I've written about that thrill of discovery that happens when you arrive somewhere in the dark, then wake up and finally get the chance to look around at where you have landed. That happened today.
I came down the ramp that leads into the hotel's restaurant for breakfast, and I see the most magnificent blue water, then a little further down the ramp, I see green mountains being kissed by white fluffy clouds. It is stunning. The city of Puno sits along the right side of the lake, stacked house upon house up the side of the mountain. During breakfast, I can see a small herd of light brown guinea pigs running around the lawn. At some point, two llamas join them and begin grazing right outside the window. This is Lake Titicaca and I'm at 12,555 feet elevation. The clouds look closer than normal.
Side note about those wild guinea pigs - or "cuy." These are not the ones that they raise at home here for food. These are wild and a light brown color. These are the ones you might use to say, heal yourself from a physical or spiritual ailment. Apparently, the cuy is held tightly against the sufferer's body for a number of hours, and then sacrificed. Once the cuy is cut open, the healer can determine exactly what was wrong - the cuy is supposed to have absorbed all the bad things from the human, thereby rescuing them from their ailment.
I make the immediate decision to skip all afternoon activities and spend the majority of my day drinking wine and writing right here.
But first! The Floating Islands of Los Uros. A boat comes to the hotel's pier and chugs us slowly through a lake of reeds. We emerge in a community of floating islands, home to around 3,000 people. The people here use the reeds and their root systems to create small plots for houses and communal living. They can anchor the islands to the lake floor, so they don't float away, but they have to be nimble, as the lake rises and falls depending on the rainfall.

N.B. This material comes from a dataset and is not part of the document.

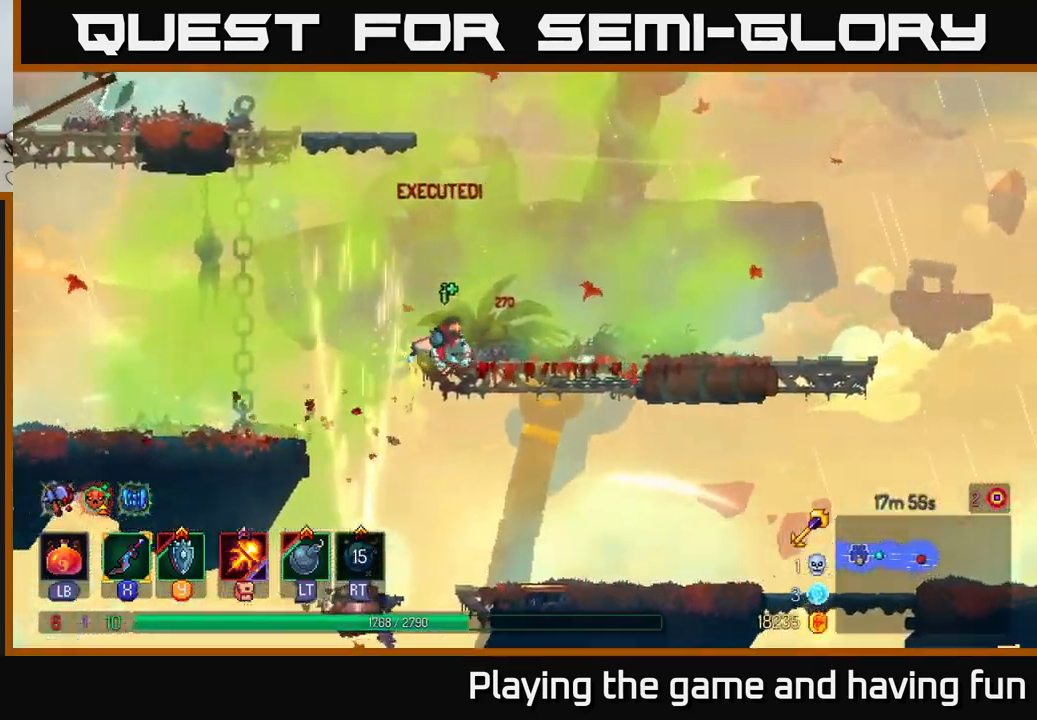
{"buttons": [], "left_stick": "right", "right_stick": "center", "events": [[100, "left_stick", "down"], [134, "A", "down"], [184, "A", "up"], [234, "A", "down"], [284, "A", "up"], [350, "B", "down"], [350, "left_stick", "right"], [450, "B", "up"]]}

The reeds are layered over and over again, and the effect is a spongy feeling when you first step aboard. Their houses are made of reeds - but they have recently added solar power to their set up, which seems ingenious. This particular community made the decision to open themselves up to tourism, and the majority of the community's income stems from that. Others families decided to subsist on mainly fishing, so they (quite literally) cut themselves off from the others, and rowed their houses to a more remote section of the lake. Kind of like what I wish we could do with Florida every four years.
I buy a little reed boat, but can't quite commit to the elaborate embroidered fabrics. The ride in the reed boat is interesting and the scenery is stunning. The boats are made from reeds, with a modern twist. The people here collect empty plastic bottles and use them as flotation devices to buoy up the boats. This way, the reeds last longer because they don't become as water logged. What looks like a giant trash heap of plastic bottles, is actually a recycling plant.
The islands all have their own names and their own styles. Their reed boats reflect these differences, too. Some are elaborately decorated, with cat or snake faces on the front of the boat - or brightly colored.
We land, and there is much negotiating for space. While we wait, I spot two girls who are engaged in a serious project. They are attempting to create a swing out of a ladder and a rope. The older one is up the ladder, tying and untying knots as she scampers up and down the ladder to assess the success or failure of each rope placement. A small black kitten is being roughly passed between the two girls until it decides that perhaps all this rough affection is just too much and it makes a break for it.
This is Valentine's Day, of course, which I've always hated. There are only two black marks on this day...being alone and getting a Valentine's ecard from someone who once said he "would have raped me right in the airport." So there's that fun to deal with. Jesus. I've spoken to this person twice, ever, and the rape thing came up during the second - and last - conversation. I told him, "I'm pretty sure you should use other words to describe what you mean," and walked away. Since then, there was a weird invitation to his hotel room, he started following me on Google, and has tried calling me several times since. I blocked his number, but then received an email on Saturday, asking if I'd like to meet him in Hawaii, and maybe he could visit me on the way back? Then the strangely intimate Valentine's Day card. So Valentine's Day continues the long slide into the worst holiday EVER.